Bildiride, amaç tarihsel gerçeklerin objektif bir incelemesi ise, tarihsel gerçeklik siyasi amaçlarla çarpıtılmamalı denildi.
Söz konusu çalışmanın, tanınmış tarihçilerin yanı sıra uzmanlaşmış uluslararası araştırma enstitülerine emanet edilmesi gerektiği vurgulandı.
“ERİVAN’IN SİNSİ POLİTİKASININ ARKASINDA, TAZMİNAT VAR”
Türkiye’nin defalarca, arşivlerini tarihçilere açmaya hazır olduğunu, gerçeği ortaya çıkarmak için ortak bir komisyon kurulmasını önerdiğini hatırlatan bildiride, “Resmi Erivan’ın sinsi politikasının arkasında, tazminat ve Türkiye topraklarının bir kısmının Ermenistan’a devredilmesi gibi saçma talepler ve iddialar var. Ermeni literatüründe Türkiye’nin doğu vilayetlerinin ‘Batı Ermenistan’ olarak adlandırılması da bu iddiaları resmileştirmeye hizmet etmektedir. Ermenistan’ın tarihi gerçekleri tahrif etme ve sınırlarını genişletme politikası uzun yıllardır sadece kardeş Türkiye’ye karşı değil, Azerbaycan’a karşı da sürdürülmüştür.” sözlerine yer verildi.

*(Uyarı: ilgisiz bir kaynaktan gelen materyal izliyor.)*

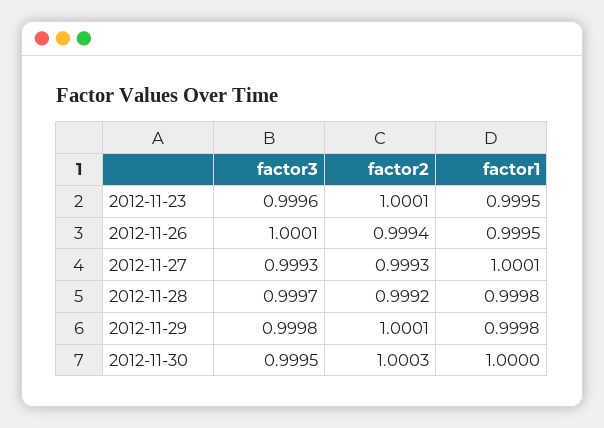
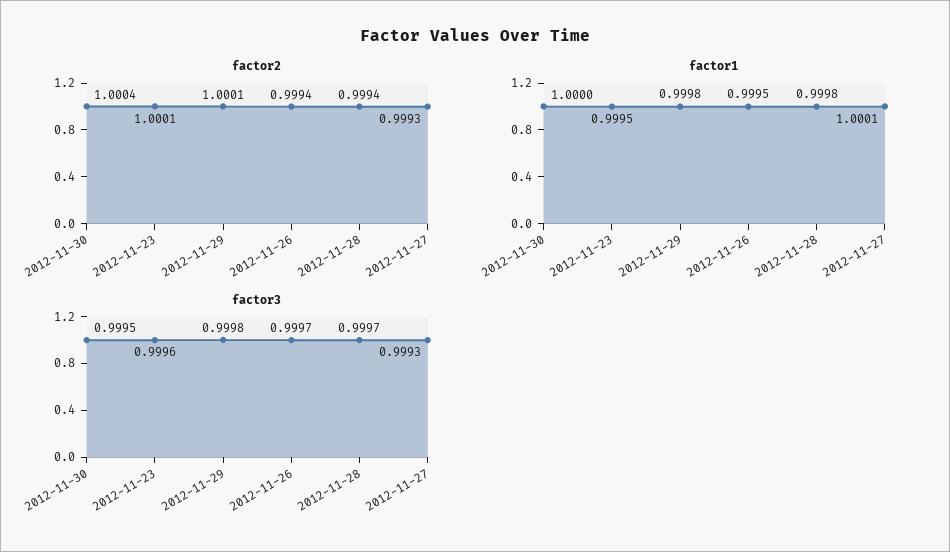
factor3, 2012-11-26: 1.0001 -> 0.9997
factor2, 2012-11-28: 0.9992 -> 0.9994
factor2, 2012-11-30: 1.0003 -> 1.0004

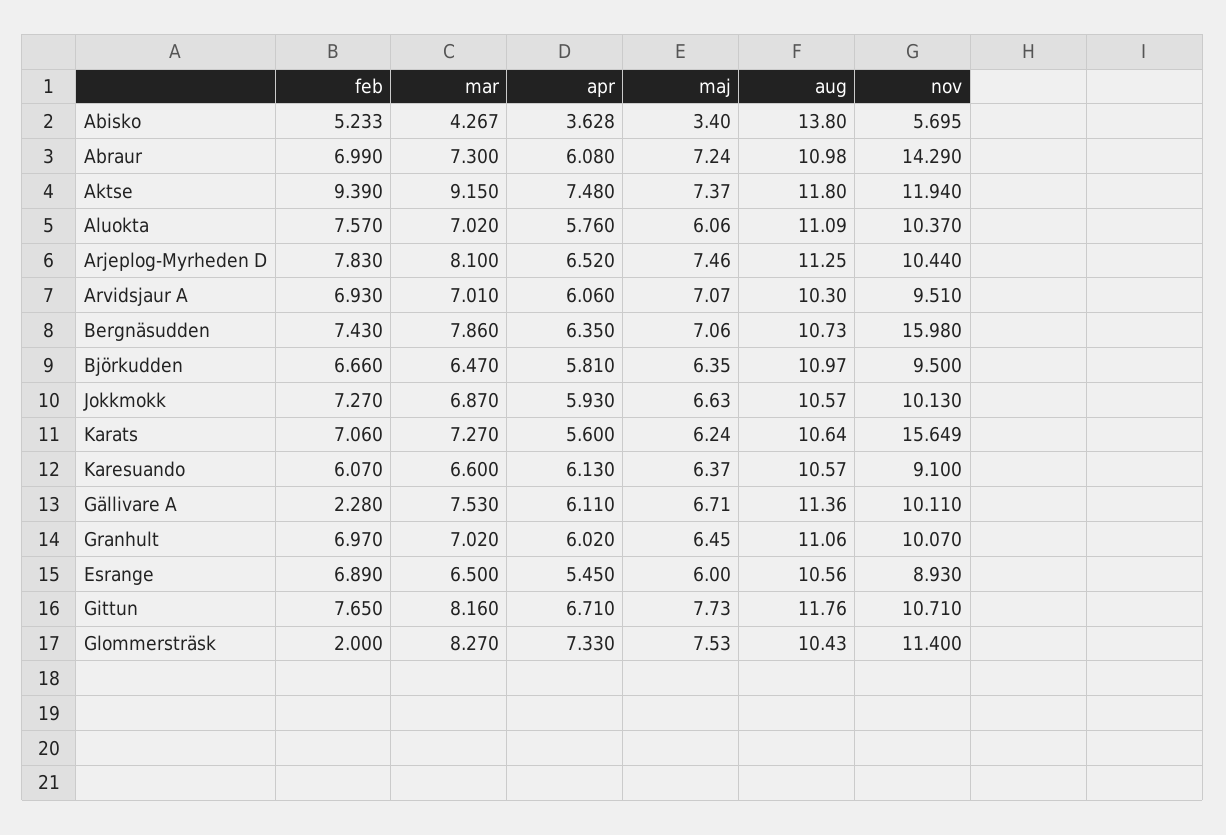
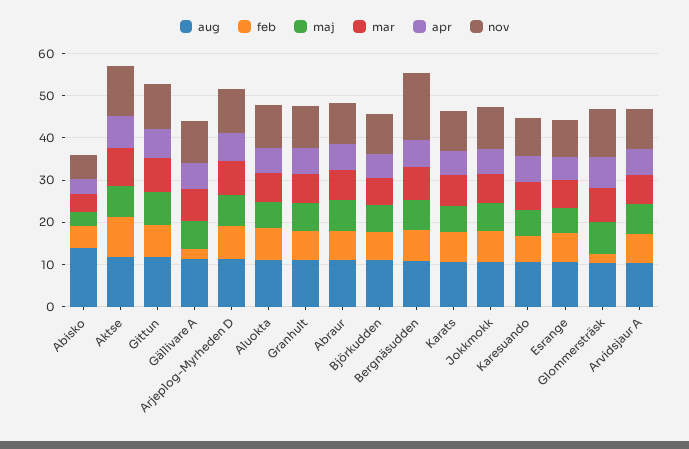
nov, Abraur: 14.29 -> 10
nov, Karats: 15.649 -> 10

“12 BİNDEN FAZLA TÜRK-MÜSLÜMAN ÖLDÜRÜLDÜ”
Bildiri, şu ifadelerle devam etti:
“Yalnızca Mart 1918 soykırımında 12 binden fazla Türk-Müslüman öldürüldü. Onların çoğunun cesedi bulunamadı. 20’nci yüzyılın bir başka trajedisi de Hocalı soykırımıdır. 26 Şubat 1992’de Ermeni askeri birlikleri, 7.000 nüfuslu Hocalı kasabasında acımasız bir suç işlemiştir. Bu trajedi sadece Azerbaycan halkına değil, tüm insanlığa karşı işlenmiş en büyük suçlardan biridir. Saldırgan Ermeni politikasının açık bir tezahürü olan bu suçların uzun yıllardır siyasi ve hukuki değerlendirmesini almamış olması, çifte standart politikasının somut örneğidir.”
“ÇİFTE STANDART POLİTİKASININ TEZAHÜRÜDÜR”

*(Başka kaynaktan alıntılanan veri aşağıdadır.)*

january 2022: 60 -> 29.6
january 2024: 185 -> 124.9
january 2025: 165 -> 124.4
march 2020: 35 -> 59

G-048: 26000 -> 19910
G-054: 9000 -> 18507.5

“Sadece Ermenistan ve Ermeni lobisi değil, bölgede emperyalist çıkarlar peşinde koşan küresel güçler de son zamanlarda sözde ‘Ermeni soykırımının’ dünya gündemine girmesine neden oldu. Sözde ‘Ermeni soykırımı’ yalnızca bir siyasi baskı aracı ve çifte standart politikasının bir tezahürüdür.”
“İŞLEDİKLERİ ACIMASIZ CİNAYETLERİN HESABINI TALEP ETSELER DAHA İYİ OLURDU”
“’Tarihsel gerçekleri’ arayan güçler, Orta Anadolu’da Ermeni milliyetçilerinin işledikleri acımasız cinayetlerin hesabını talep etseler daha iyi olurdu. Azerbaycan’da faaliyet gösteren siyasi partiler, her zaman kardeş Türkiye’nin yanında olduklarını bir daha söylüyor ve ABD Başkanı’nın hasta Ermeni ideallerini besleyen sözde ‘Ermeni soykırımı’ konusundaki tutumunu şiddetle kınıyorlar. Ülkeler ve halklar arasında hoşgörüsüzlüğü teşvik eden bu tür yaklaşımlar, bireysel bölgelerin ve bir bütün olarak insanlığın sürdürülebilir barışçıl gelişimini tehdit etmektedir.”